[EXCERPT PROVIDED]

╔══

And even the policing of offenders
and of the criminal justice system
is not immune from the demand for moral
purity.
After the execution of Bridget Bishop,
During the Salem witch trials in colonial
Massachusets,
The Court of Oyer and Terminer
adjourned for twenty days,
In order to seek advice from the most
influential ministers of New England.
When the reply came,
Item number three read:
‘We judge that, in the prosecution of these
and all such witchcrafts,
there is need of a very critical and
exquisite caution,
lest by too much credulity for things
received only upon the Devil’s authority,
there be a door opened for a long train of
miserable consequences,
and Satan get an advantage over us;
for we should not be ignorant of his
devices’.
This was written in 1692,
And yet seems uncannily contemporary,
does it not?
It almost reads like the MacPherson
Report!
And the reign of fear extends beyond
public figures or institutions.
Because even private individuals who hold
deviant opinions,
Live in terror at the prospect of discovery.
And it is not necessarily that they express
politically incorrect opinion X,
And the next thing they hear is a knock on
their doors in the depths of the night,
Before they are dragged away by the
commissars of equality
and made to disappear in the gulags of
liberal democracy,
Because even non-conformists are careful
about what they say,
even where,
and among whom,
consequences are unlikely,
They couch their speech in euphemisms,
They talk around the issue,
They choke their statements with paranoid
prolepses and qualifications.
Even when they are alone,
The only space they feel safe
Is the space inside their skulls,
And even then, they live in fear of their
own thoughts.
*
It’s easy to laugh at political correctness,
And yet we cannot just roll our eyes and
ask people to toss it away like a banana
peel.
Because it is not just propaganda
(although propaganda is a factor).
It’s much more powerful than that.
And it’s not that there is a lack of
information,
In fact, one could say there is too much
information—people cannot make sense of
it,
And they have neither the time,
nor the expertise,
nor the energy even to try,
and get to the bottom of things.
And neither is it that people cannot
educate themselves—
It is now possible for people to research
everything imaginable, on their own,
And given how many conspiracy theories
there are,
People are quite willing to entertain
dissident perspectives,
And to question the official histories, and
the official versions of events.
In fact, it makes them feel powerful,
and in the know, in a so-called democracy
where politicians do more or less whatever
they like.
And neither is it that politicians are so
fiendishly clever,
That they manage to deceive their voters
in every single election:
Most people are sceptical of politicians
and their promises.
Many people vote for the least bad option.
Most people don’t bother to vote at all.

╚══

[SET EXERCISE 1]
Answer these questions about the excerpt on political correctness:
(a) For how many days did the Court of Oyer and Terminer adjourn after the execution of Bridget Bishop?
(b) In what year was the ministers' reply written?
(c) What does the final line say most people don't bother to do?
The text above and the entries that come next are separate, unrelated material.

[TASK MATERIAL]

╔══

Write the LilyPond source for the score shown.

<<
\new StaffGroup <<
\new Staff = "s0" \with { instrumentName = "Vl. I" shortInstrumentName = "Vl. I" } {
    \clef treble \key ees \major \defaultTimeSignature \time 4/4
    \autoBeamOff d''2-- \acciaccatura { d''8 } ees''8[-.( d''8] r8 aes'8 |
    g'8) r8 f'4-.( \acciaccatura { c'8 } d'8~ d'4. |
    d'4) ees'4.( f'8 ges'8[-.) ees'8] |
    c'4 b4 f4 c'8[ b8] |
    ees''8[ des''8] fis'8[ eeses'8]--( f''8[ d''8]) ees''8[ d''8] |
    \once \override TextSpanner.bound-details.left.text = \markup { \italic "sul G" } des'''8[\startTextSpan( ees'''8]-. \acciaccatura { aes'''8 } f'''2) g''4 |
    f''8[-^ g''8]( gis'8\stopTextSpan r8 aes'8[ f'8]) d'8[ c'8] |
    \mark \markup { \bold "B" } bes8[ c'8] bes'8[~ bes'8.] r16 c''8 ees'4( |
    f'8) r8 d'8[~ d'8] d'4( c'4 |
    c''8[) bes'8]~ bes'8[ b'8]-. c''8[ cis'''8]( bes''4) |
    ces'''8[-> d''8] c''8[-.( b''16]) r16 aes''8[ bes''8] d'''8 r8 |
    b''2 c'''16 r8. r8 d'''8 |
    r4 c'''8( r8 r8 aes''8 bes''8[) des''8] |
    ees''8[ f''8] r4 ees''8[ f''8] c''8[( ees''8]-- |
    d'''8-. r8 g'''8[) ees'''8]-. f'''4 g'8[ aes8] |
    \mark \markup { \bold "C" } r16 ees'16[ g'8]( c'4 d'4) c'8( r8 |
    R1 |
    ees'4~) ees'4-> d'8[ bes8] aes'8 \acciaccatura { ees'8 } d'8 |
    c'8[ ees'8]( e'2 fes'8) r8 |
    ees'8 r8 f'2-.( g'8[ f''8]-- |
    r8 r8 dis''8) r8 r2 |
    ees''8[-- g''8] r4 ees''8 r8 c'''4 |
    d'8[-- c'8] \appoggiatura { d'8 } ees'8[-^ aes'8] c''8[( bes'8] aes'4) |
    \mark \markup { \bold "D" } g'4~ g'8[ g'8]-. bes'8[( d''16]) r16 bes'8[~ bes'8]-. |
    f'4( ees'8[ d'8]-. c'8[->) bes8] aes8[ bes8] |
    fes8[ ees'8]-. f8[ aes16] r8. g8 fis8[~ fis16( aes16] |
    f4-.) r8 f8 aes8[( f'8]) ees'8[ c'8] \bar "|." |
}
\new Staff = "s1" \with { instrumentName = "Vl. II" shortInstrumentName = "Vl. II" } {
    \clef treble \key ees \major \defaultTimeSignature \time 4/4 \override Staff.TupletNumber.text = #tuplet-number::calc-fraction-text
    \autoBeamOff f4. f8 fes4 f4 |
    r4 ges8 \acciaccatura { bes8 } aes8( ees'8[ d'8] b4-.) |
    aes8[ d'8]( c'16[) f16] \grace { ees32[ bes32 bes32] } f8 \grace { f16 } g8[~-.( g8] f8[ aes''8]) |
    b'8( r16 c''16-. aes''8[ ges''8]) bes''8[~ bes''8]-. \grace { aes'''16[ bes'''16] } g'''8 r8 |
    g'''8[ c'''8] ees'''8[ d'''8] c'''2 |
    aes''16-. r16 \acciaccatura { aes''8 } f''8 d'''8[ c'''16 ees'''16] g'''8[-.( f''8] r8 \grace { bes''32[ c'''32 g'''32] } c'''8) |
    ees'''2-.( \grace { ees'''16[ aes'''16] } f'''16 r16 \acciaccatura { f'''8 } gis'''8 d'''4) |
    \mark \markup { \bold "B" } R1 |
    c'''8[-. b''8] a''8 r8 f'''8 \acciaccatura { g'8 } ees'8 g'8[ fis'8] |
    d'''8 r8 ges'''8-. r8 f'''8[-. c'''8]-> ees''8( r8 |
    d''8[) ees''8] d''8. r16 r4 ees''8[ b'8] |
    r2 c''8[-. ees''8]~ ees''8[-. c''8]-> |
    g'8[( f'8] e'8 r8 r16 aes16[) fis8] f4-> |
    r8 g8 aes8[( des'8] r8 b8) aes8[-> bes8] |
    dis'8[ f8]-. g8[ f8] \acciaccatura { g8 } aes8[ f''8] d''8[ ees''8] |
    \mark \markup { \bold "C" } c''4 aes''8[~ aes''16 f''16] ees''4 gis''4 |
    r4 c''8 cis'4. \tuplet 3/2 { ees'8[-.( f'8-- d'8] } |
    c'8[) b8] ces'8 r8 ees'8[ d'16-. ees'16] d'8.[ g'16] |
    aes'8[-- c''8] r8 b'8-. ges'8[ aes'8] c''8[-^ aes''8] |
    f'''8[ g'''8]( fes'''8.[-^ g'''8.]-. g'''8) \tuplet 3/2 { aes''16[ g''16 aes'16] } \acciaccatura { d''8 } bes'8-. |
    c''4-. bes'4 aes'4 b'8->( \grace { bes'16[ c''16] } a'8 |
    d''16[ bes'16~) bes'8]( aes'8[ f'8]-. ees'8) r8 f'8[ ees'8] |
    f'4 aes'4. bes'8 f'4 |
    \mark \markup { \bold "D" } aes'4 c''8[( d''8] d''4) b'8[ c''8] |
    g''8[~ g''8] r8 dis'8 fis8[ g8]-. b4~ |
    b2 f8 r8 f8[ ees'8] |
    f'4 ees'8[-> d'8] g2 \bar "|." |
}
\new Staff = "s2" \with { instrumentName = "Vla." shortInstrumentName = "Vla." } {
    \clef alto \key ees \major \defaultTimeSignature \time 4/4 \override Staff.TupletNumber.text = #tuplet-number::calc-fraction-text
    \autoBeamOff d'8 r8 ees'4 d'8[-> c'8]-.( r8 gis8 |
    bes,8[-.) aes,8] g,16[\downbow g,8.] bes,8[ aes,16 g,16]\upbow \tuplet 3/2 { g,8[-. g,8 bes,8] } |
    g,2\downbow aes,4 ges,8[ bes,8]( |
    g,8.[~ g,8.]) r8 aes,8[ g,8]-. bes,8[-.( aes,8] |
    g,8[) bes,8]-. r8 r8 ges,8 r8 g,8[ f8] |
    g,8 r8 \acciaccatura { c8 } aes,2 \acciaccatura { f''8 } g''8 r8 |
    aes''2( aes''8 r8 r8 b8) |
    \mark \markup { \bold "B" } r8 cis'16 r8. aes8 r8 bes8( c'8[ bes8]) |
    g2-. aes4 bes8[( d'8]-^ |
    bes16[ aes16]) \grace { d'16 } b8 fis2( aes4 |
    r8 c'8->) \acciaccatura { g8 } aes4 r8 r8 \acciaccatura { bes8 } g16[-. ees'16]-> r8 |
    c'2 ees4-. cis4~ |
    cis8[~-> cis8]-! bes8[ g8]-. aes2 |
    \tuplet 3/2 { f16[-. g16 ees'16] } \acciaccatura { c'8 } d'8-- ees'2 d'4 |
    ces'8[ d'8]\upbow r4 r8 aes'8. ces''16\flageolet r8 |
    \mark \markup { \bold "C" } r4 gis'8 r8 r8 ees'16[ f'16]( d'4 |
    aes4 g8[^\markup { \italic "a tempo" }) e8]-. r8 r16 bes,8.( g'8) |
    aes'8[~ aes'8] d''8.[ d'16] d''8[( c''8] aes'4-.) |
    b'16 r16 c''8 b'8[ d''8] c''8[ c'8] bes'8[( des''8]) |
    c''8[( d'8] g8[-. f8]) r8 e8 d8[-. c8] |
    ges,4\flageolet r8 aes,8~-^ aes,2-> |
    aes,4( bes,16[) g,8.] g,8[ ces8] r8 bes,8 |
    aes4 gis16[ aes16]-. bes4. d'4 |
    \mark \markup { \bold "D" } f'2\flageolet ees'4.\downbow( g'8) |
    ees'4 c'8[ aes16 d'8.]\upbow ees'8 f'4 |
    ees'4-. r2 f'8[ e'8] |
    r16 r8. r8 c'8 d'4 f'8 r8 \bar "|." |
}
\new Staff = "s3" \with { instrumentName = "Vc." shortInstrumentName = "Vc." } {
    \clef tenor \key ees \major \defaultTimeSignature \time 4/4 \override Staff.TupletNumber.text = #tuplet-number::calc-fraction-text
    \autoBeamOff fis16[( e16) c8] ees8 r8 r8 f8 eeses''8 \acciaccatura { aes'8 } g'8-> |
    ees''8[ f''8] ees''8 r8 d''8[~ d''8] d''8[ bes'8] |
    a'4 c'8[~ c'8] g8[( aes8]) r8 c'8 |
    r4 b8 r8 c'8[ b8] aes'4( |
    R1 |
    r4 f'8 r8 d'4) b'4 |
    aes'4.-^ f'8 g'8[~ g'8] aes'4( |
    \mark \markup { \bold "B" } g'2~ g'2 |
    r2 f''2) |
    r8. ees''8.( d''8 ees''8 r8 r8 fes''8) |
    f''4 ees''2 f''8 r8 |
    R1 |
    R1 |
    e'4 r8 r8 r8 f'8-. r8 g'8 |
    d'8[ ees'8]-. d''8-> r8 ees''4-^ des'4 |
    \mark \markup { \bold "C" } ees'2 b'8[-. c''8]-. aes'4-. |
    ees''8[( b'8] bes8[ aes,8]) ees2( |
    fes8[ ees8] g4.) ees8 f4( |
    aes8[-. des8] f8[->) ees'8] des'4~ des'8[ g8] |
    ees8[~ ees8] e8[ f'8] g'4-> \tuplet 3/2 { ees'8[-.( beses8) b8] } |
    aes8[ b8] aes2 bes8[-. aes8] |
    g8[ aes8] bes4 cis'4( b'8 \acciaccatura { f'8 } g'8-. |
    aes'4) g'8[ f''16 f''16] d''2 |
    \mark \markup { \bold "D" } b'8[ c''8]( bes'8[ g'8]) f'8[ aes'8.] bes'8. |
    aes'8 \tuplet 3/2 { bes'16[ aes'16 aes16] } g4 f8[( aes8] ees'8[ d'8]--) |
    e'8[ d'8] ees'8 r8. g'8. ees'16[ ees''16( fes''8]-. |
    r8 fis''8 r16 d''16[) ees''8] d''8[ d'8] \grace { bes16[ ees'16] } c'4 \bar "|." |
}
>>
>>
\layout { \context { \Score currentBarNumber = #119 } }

╚══

[SET EXERCISE 2] List every line in the entries that contains the string "treble", treating uppercase and lowercase as different.

[TASK RESULT 1]
(a) Twenty days.
(b) 1692.
(c) Vote at all.

[TASK RESULT 2]
    \clef treble \key ees \major \defaultTimeSignature \time 4/4
    \clef treble \key ees \major \defaultTimeSignature \time 4/4 \override Staff.TupletNumber.text = #tuplet-number::calc-fraction-text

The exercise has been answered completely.